What is Inflammatory Bowel Disease and Why is it Dangerous?

Many people mistake inflammatory bowel disease for irritable bowel syndrome. They are actually two completely different issues, although they both affect overall colon health. Inflammatory bowel disease can encompass many different disorders which are different types of bowel irritations that include Crohn's disease and ulcerative colitis. Both of these are ulcer causing conditions where Crohn's contains ulcers in the intestines and ulcerative colitis means ulcers in the colon.

What Can Cause Inflammatory Bowel Disease?

There is a great deal of speculation on what can bring on this condition. Some feel it is genetic and others believe that the immune system is not working properly. Finally, it may be caused by germs or other foreign material in the body.

What are the Indications of Inflammatory Bowel Disease?

Unfortunately, there are no cut and dry indications that one is suffering from inflammatory bowel disease. This is because the symptoms depend upon the type IBD that is present. Some of the most prevalent indications are urgency to evacuate the bowels, cramping, and pain in the stomach. In some cases there can be loose stools with blood. Many lose their appetites.

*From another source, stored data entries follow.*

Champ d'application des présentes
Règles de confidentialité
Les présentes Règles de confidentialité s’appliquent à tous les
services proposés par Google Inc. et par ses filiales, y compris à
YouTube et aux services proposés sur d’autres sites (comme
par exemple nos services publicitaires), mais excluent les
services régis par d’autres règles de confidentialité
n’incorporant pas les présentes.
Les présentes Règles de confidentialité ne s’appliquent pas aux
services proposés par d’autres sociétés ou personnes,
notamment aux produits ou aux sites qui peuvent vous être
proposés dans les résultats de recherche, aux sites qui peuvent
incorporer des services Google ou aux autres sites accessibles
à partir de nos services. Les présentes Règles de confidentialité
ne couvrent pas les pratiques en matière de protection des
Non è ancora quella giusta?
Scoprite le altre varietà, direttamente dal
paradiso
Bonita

While these symptoms can be very uncomfortable, there can also be some serious consequences if this condition is left without treatment. There can be bleeding in the colon and bowel and in some cases, toxic megacolon can be present. Toxic megacolon can be dangerous because is characterized by a very dilated colon and accompanied by abdominal bloating and pain, along with fever and even shock.

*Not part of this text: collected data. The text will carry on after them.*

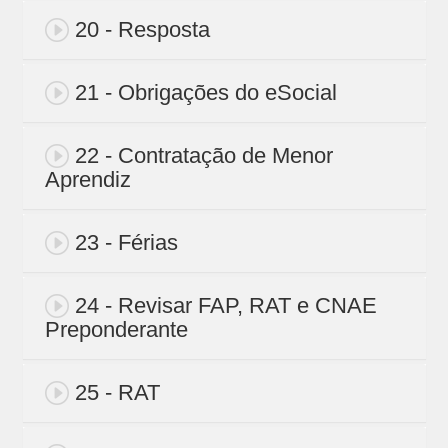
20 - Resposta
21 - Obrigações do eSocial
22 - Contratação de Menor
Aprendiz
23 - Férias
24 - Revisar FAP, RAT e CNAE
Preponderante
25 - RAT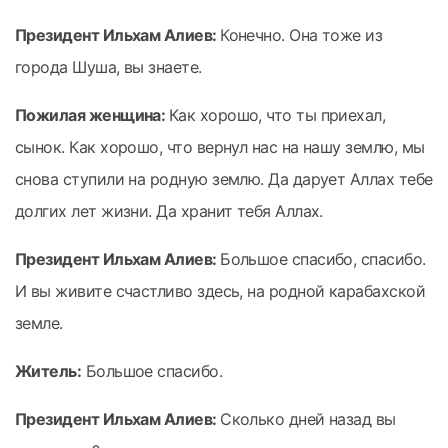
Президент Ильхам Алиев:
Конечно. Она тоже из
города Шуша, вы знаете.
Пожилая женщина:
Как хорошо, что ты приехал,
сынок. Как хорошо, что вернул нас на нашу землю, мы
снова ступили на родную землю. Да дарует Аллах тебе
долгих лет жизни. Да хранит тебя Аллах.
Президент Ильхам Алиев:
Большое спасибо, спасибо.
И вы живите счастливо здесь, на родной карабахской
земле.
Житель:
Большое спасибо.
Президент Ильхам Алиев:
Сколько дней назад вы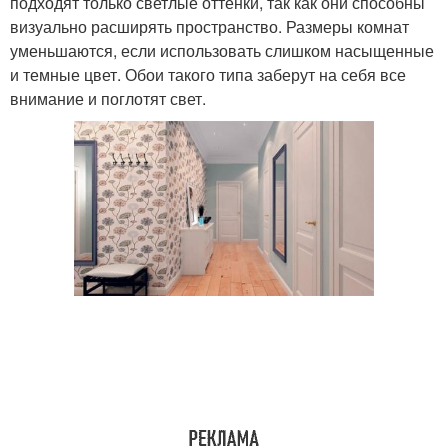
подходят только светлые оттенки, так как они способны
визуально расширять пространство. Размеры комнат
уменьшаются, если использовать слишком насыщенные
и темные цвет. Обои такого типа заберут на себя все
внимание и поглотят свет.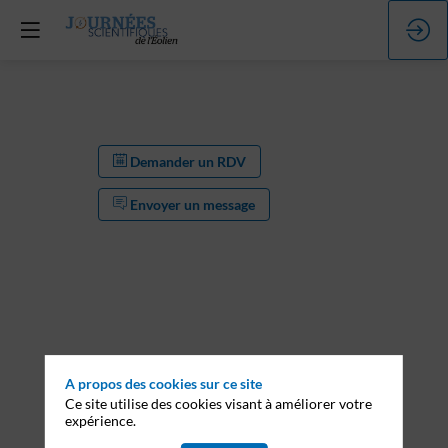
Demander un RDV
Envoyer un message
A propos des cookies sur ce site
Ce site utilise des cookies visant à améliorer votre
expérience.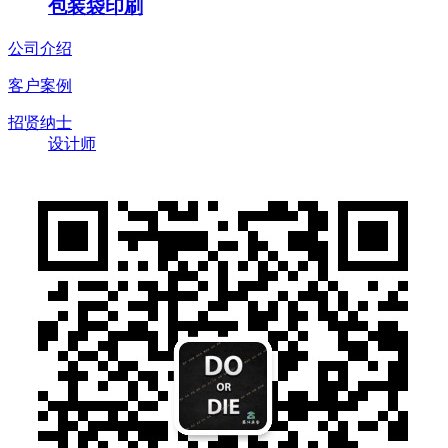
包装袋印刷
公司介绍
客户案例
招贤纳士
设计师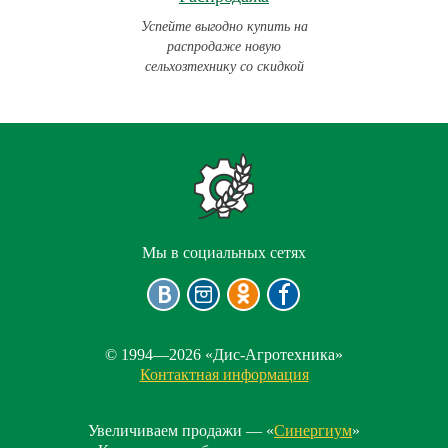
Успейте выгодно купить на
распродаже новую
сельхозтехнику со скидкой
Мы в социальных сетях
© 1994—2026 «Дис-Агротехника»
Контактная информация
Увеличиваем продажи — «
Синергиум
»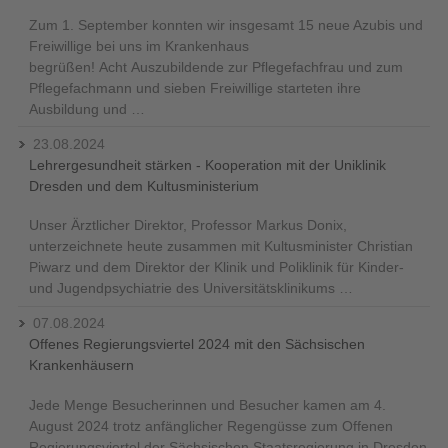
Zum 1. September konnten wir insgesamt 15 neue Azubis und
Freiwillige bei uns im Krankenhaus
begrüßen! Acht Auszubildende zur Pflegefachfrau und zum
Pflegefachmann und sieben Freiwillige starteten ihre
Ausbildung und …
23.08.2024
Lehrergesundheit stärken - Kooperation mit der Uniklinik
Dresden und dem Kultusministerium
Unser Ärztlicher Direktor, Professor Markus Donix,
unterzeichnete heute zusammen mit Kultusminister Christian
Piwarz und dem Direktor der Klinik und Poliklinik für Kinder-
und Jugendpsychiatrie des Universitätsklinikums …
07.08.2024
Offenes Regierungsviertel 2024 mit den Sächsischen
Krankenhäusern
Jede Menge Besucherinnen und Besucher kamen am 4.
August 2024 trotz anfänglicher Regengüsse zum Offenen
Regierungsviertel der Sächsischen Staatsregierung in Dresden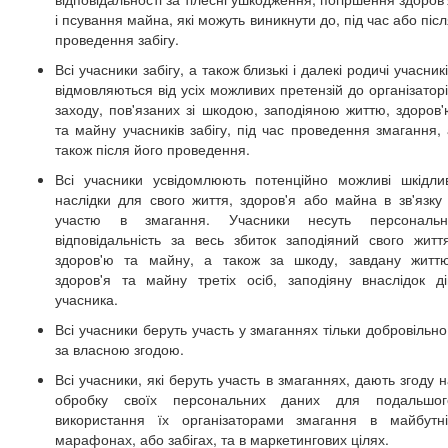
і псування майна, які можуть виникнути до, під час або піс
проведення забігу.
Всі учасники забігу, а також близькі і далекі родичі учасник
відмовляються від усіх можливих претензій до організатор
заходу, пов'язаних зі шкодою, заподіяною життю, здоров'
та майну учасників забігу, під час проведення змагання, 
також після його проведення.
Всі учасники усвідомлюють потенційно можливі шкідлив
наслідки для свого життя, здоров'я або майна в зв'язку 
участю в змагання. Учасники несуть персональн
відповідальність за весь збиток заподіяний свого життя
здоров'ю та майну, а також за шкоду, завдану життю
здоров'я та майну третіх осіб, заподіяну внаслідок ді
учасника.
Всі учасники беруть участь у змаганнях тільки добровільно
за власною згодою.
Всі учасники, які беруть участь в змаганнях, дають згоду 
обробку своїх персональних даних для подальшог
використання їх організаторами змагання в майбутні
марафонах, або забігах, та в маркетингових цілях.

Those who are diagnosed with ulcerative colitis are going to be more likely to acquire certain types of cancer. In some cases, there can be other complications associated with inflammatory bowel disease. The following are some of the possible complications:

Pain in the Joints

Loss of Bone Structure

Problems with Eyes

Liver/Kidney Issues

Skin Problems

There are two ways that a physician can determine if a patient has inflammatory bowel disease. The first is testing stool samples. The other is checking the colon via a camera which can detect if there are any lesions on it.

How to Treat IBD

This first recommendation for treating IBD is changing the diet of the patient. Lowering fiber and dairy foods is going to be the first step. De-stressing and taking better care of the overall health is also a must.

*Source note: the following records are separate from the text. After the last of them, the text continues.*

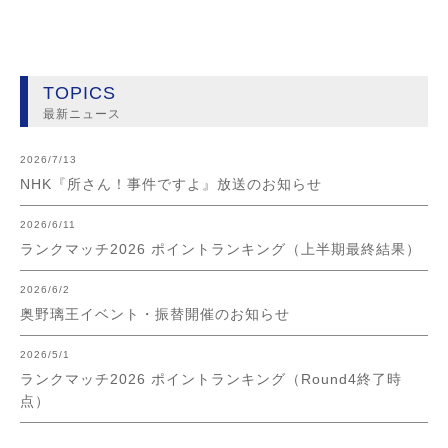
TOPICS
最新ニュース
2026/7/13
NHK『所さん！事件ですよ』放送のお知らせ
2026/6/11
ランクマッチ2026 ポイントランキング（上半期最終結果）
2026/6/2
奥野璃王イベント・振替開催のお知らせ
2026/5/1
ランクマッチ2026 ポイントランキング（Round4終了時
点）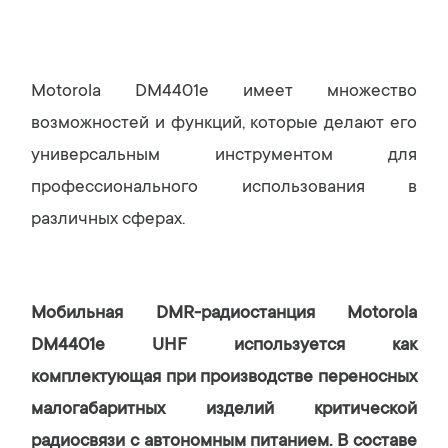
Motorola DM4401e имеет множество
возможностей и функций, которые делают его
универсальным инструментом для
профессионального использования в
различных сферах.
Мобильная DMR-радиостанция Motorola
DM4401e UHF используется как
комплектующая при производстве переносных
малогабаритных изделий критической
радиосвязи с автономным питанием. В составе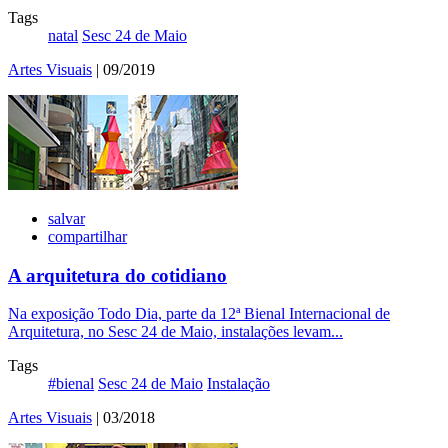
Tags
natal
Sesc 24 de Maio
Artes Visuais
| 09/2019
salvar
compartilhar
A arquitetura do cotidiano
Na exposição Todo Dia, parte da 12ª Bienal Internacional de
Arquitetura, no Sesc 24 de Maio, instalações levam...
Tags
#bienal
Sesc 24 de Maio
Instalação
Artes Visuais
| 03/2018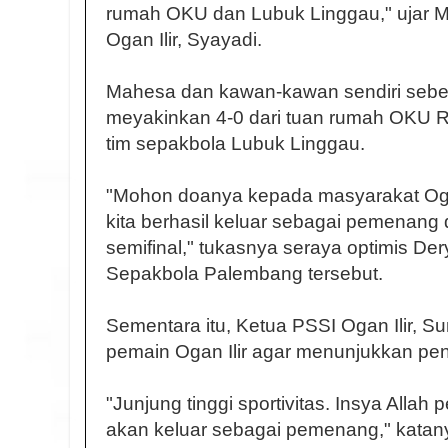
rumah OKU dan Lubuk Linggau," ujar M
Ogan Ilir, Syayadi.
Mahesa dan kawan-kawan sendiri sebe
meyakinkan 4-0 dari tuan rumah OKU R
tim sepakbola Lubuk Linggau.
"Mohon doanya kepada masyarakat Ogan 
kita berhasil keluar sebagai pemenang 
semifinal," tukasnya seraya optimis De
Sepakbola Palembang tersebut.
Sementara itu, Ketua PSSI Ogan Ilir, 
pemain Ogan Ilir agar menunjukkan pen
"Junjung tinggi sportivitas. Insya Allah
akan keluar sebagai pemenang," katan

In some cases, medications that help to reduce irritation and swelling may be offered to the patient as a way to get relief. Others may need antibiotics. Finally, pain medications can help to ease the discomfort of having inflammatory bowel diseases.

Because of the loose bowels and the diarrhea, many people with IBD can become dehydrated. This is a major concern. In severe cases, a hospital stay may be in order to get fluids quickly into the body. Sometimes, an operation is the only option for restoring the patient to a healthy, normal life.